* Work instruction
In your reply, print every line of the listing exactly and omit all images.
=== Section Start ===
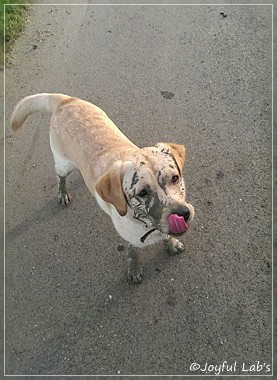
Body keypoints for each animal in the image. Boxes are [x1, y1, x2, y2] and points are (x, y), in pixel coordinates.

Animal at [10, 93, 194, 282]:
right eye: (142, 192)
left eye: (175, 178)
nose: (183, 214)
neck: (146, 224)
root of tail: (65, 100)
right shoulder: (130, 238)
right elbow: (133, 253)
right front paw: (134, 270)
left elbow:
=== Section End ===
* Answer to this task
Body keypoints for each animal in the image. Boxes are [x1, y1, x2, y2] and points are (x, y), in pixel coordinates.

Animal at [10, 93, 194, 282]:
right eye: (142, 192)
left eye: (175, 178)
nose: (183, 214)
neck: (146, 224)
root of tail: (65, 100)
right shoulder: (130, 238)
right elbow: (133, 253)
right front paw: (134, 270)
left elbow:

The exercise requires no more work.